Disabling Lazy Loading
Disabling Lazy Loading in Entity Framework Code First can be achieved by configuring the DbContext
this.Configuration.LazyLoadingEnabled = false;
Disabling Lazy Loading using the Entity Framework Designer can be achieved by going into your model’s properties to set it to false.
Wrapping it up
When I start new projects using ORMs like Entity Framework, I disable Lazy Loading because it allows my team to ask the right questions at the right moment. If at some point we really need Lazy Loading and that other options aren’t acceptable, then I happily turn it on.
Isn’t the right answer to leave lazy loading on and know when you are going to need child rows and fetch them eagerly?
If you disable lazy loading all together how do you prevent then you always wind up fetching everything which is inefficient.
I think you could also make your property non-virtual which will prevent lazy loading?
The virtual property method works in Code First. I agree that it’s a good way to control it.
If you disable lazy loading, you don’t have to load everything. You can selectively load objects using explicit loading or by returning multiple record sets. EF is great at rebuilding relationships in memory.
Leaving lazy loading on by default usually ends up bringing applications to a crawl. Working effectively with EF requires some level of knowledge about how it works and not everyone is curious enough to push it that far.

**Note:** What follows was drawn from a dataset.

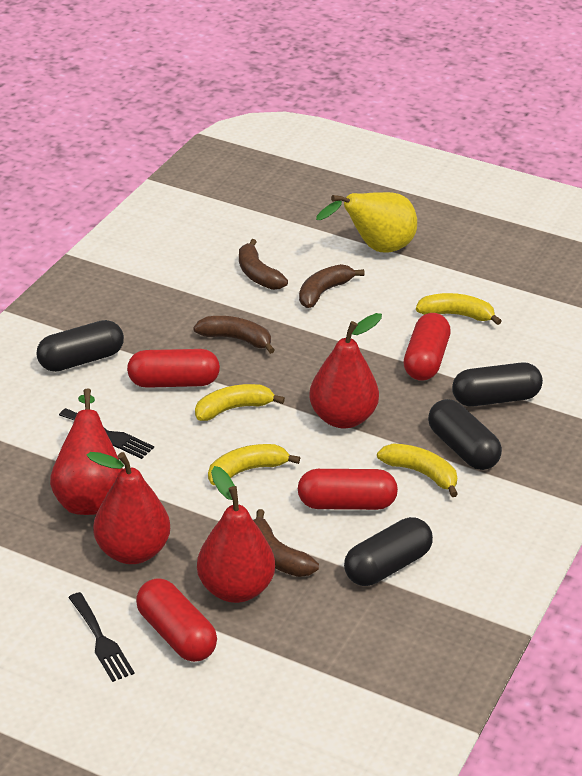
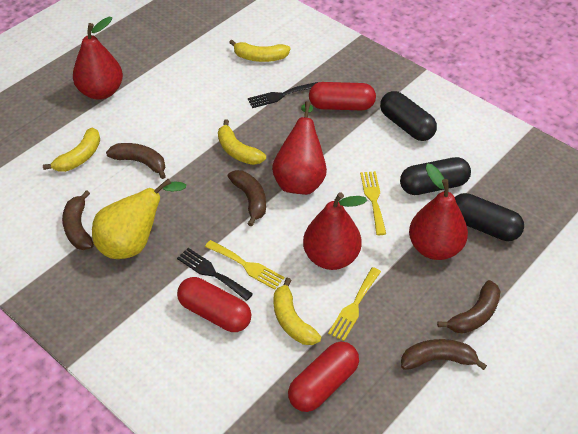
black capsule: [36,320,124,372] [344,517,433,586] [428,399,502,470] [452,362,543,407] = 4 -> [380,91,437,141] [400,157,471,195] [455,193,524,241] = 3
brown banana: [193,316,275,354] [239,239,288,290] [253,509,319,577] [299,264,364,308] = 4 -> [62,190,94,250] [106,143,166,179] [228,170,266,227] [401,339,487,370] [437,280,500,334] = 5
red capsule: [127,349,220,388] [136,578,217,662] [298,469,398,510] [404,313,451,381] = 4 -> [177,277,251,332] [288,342,359,412] [309,82,376,111] = 3
yellow fork: none = 0 -> [205,240,284,290] [328,267,381,341] [360,171,386,235] = 3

turning lazy loading off by default is protecting yourself against yourself. turn it on when you really need it =)
N+1 has always been the problem with EF. And with most ORM for that matter. The problem isn’t lazy loading, but the way it’s done. Consider this: suppose you eagerly load N parents, each having M’ children for a total of M children (I’m coming to lazy loading, bear with me). Now suppose your ORM is doing that in those steps. First it builds the sql query that loads the parent (select a, b, c from parent [join bla bla bla] where x = y). Then it executes the query and does one pass in the reader, top to bottom, constructing a Parent for each row, and *puts the parent in a Dictionary*, where the key of the dictionary is the key of Parent as defined by your config. Now’s the magic: the ORM build exactly one sql query for ALL the children, using an easy trick: it propagates the WHERE clause of the Parent’s query into the Child’s query! so it becomes: “select d, e, f, foreignkey from child, parent [join bla bla bla] where parent.key = child.foreignkey AND x = y”. By propagating the where clause of the parent to the child, linking on their pk/fk complex, the ORM knows that it won’t get ANY orphant child. Now the ORM executes the query and does, again, exactly one pass into the reader, instantiates a child at each row but this time, instead (or in supplement to, if there are grand-child in the picture) of putting the child in a dictionary, it retrieves the parent in the parent’s dictionary it just built earlier, using the foreign key of the child it just loaded, and adds the child to the parent’s collection! BAM!!! you just did eager loading using exactly 2 sql statements, and done that in O(N+M).
Lazy loading can be done exactly like that by remembering the where clause; when you access a Parent’s child collection, you could say “oh and by the way, go and load the children of all my sibling Parents while you’re at it”
Oh and yeah, I’ve done it in an in-house ORM back in 2004, and it was able to load complex graphs of objects in exactly the same number of pass as there were objects ;-) It was also pretty good at deleting, inserting and updating objects using the same techniques, even updating the foreign key values, in case when you “move” a child around (not that it happened that often… but it was there). Thanks for the opportunity to remember that and talk about that very nice project :-)
NHibernate first has eager loading enabled which a lot of people didn’t know or understand resulting in complete databases getting fetched each time a single item was displayed on their website. They switched to lazy loading being the default because of this. Usually you want to optimize the query anyway when you want to access large sets of data in one transaction.